Cage plays Nathan Gardner, inheritor of his father’s farm and inveterate dreamer. Along with his wife Theresa (Joely Richardson) and three kids—Benny (Brendan Meyer), Lavinia (Madeleine Arthur), and Jack (Julian Hilliard)—he’s also got a squatter named Ezra (Tommy Chong, sure!) and a bunch of alpacas. Color Out of Space‘s setup is willfully off-kilter in this way, and that’s before mentioning things like Lavinia’s interest in witchcraft—and, of course, the meteorite that lands on the Gardners’ front lawn. What it produces is a descent into unfathomable madness in the grand Lovecraftian tradition as filtered through Cage’s and Stanley’s sensibilities. Again, to some that will be enough; I, however, remain skeptical. There are nods here to more earthbound concerns—cancer recovery, young romance, patriarchy—but they’re sporadic enough to be laughable. If nothing else, when it comes time to ramp up the horror—even on a presumably limited budget—Stanley puts together a few images that can effectively gross out an audience. His film eventually going there isn’t a shock, but it does become the only real reason to watch.

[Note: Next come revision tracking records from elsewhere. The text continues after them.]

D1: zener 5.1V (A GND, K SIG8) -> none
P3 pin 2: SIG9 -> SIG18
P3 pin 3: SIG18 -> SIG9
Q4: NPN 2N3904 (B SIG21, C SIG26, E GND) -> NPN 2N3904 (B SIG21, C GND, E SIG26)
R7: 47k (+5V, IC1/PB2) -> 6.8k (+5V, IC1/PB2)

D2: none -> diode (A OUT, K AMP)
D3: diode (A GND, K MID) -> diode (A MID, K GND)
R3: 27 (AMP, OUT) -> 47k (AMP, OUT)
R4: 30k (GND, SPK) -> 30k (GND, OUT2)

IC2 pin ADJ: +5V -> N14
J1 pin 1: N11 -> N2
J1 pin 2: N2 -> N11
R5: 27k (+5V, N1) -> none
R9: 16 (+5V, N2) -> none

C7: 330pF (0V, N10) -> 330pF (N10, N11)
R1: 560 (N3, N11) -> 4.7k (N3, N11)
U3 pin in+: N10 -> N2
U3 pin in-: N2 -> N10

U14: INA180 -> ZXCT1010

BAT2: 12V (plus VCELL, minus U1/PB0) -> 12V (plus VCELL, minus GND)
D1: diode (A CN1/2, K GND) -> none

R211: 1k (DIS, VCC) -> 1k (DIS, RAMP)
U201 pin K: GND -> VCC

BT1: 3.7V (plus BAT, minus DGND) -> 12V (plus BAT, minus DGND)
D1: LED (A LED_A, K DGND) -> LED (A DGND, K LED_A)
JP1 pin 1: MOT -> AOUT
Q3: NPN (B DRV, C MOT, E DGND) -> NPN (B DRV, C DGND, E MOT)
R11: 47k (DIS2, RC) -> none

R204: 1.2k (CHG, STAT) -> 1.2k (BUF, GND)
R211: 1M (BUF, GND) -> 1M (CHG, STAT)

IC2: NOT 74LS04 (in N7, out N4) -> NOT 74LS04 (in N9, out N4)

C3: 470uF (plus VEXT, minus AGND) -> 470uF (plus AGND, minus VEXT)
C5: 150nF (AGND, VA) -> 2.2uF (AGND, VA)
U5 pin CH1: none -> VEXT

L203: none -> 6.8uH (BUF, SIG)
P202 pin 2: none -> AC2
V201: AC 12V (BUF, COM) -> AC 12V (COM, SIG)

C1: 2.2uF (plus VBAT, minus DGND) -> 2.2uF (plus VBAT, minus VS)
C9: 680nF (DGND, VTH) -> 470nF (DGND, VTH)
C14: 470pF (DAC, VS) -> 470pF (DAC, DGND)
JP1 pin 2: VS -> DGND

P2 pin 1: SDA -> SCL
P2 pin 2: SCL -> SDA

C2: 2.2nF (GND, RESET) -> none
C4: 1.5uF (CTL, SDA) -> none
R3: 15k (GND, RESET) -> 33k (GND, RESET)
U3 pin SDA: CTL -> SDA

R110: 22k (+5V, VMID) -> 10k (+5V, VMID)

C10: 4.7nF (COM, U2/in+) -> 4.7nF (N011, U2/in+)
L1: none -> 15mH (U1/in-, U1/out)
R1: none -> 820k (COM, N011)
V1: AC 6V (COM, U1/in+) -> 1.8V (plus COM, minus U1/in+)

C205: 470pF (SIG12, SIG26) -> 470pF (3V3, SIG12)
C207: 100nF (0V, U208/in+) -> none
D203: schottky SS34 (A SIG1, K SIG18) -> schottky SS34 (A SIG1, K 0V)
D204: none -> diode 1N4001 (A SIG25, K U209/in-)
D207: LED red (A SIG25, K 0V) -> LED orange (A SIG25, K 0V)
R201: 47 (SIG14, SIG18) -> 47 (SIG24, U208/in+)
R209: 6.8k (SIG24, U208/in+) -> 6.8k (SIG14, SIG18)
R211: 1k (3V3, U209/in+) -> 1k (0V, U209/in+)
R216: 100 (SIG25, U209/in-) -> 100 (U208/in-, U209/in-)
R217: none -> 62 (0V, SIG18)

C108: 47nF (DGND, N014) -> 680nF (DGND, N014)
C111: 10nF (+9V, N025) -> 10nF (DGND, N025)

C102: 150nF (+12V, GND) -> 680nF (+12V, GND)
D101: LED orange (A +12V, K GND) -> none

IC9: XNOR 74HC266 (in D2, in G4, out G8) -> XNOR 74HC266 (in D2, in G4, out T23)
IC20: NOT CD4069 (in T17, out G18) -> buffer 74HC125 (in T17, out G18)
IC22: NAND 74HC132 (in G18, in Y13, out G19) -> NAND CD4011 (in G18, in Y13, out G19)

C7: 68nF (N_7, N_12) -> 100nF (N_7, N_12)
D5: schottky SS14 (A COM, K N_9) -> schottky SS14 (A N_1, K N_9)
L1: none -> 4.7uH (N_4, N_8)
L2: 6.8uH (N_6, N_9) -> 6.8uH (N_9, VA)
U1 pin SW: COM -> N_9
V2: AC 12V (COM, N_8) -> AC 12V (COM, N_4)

For Color Out of Space to work, there needs to be a “normal” from which to deviate before all that titular colour starts undoing all who come into contact with it. Truth be told, any film with Cage at its centre is already straining credibility, despite his best efforts to appear as a beloved paterfamilias. When the film’s darkness descends, we can believe his character’s turn to madness, we can even feel some of his family’s pain. But I mostly just thought: what did they expect?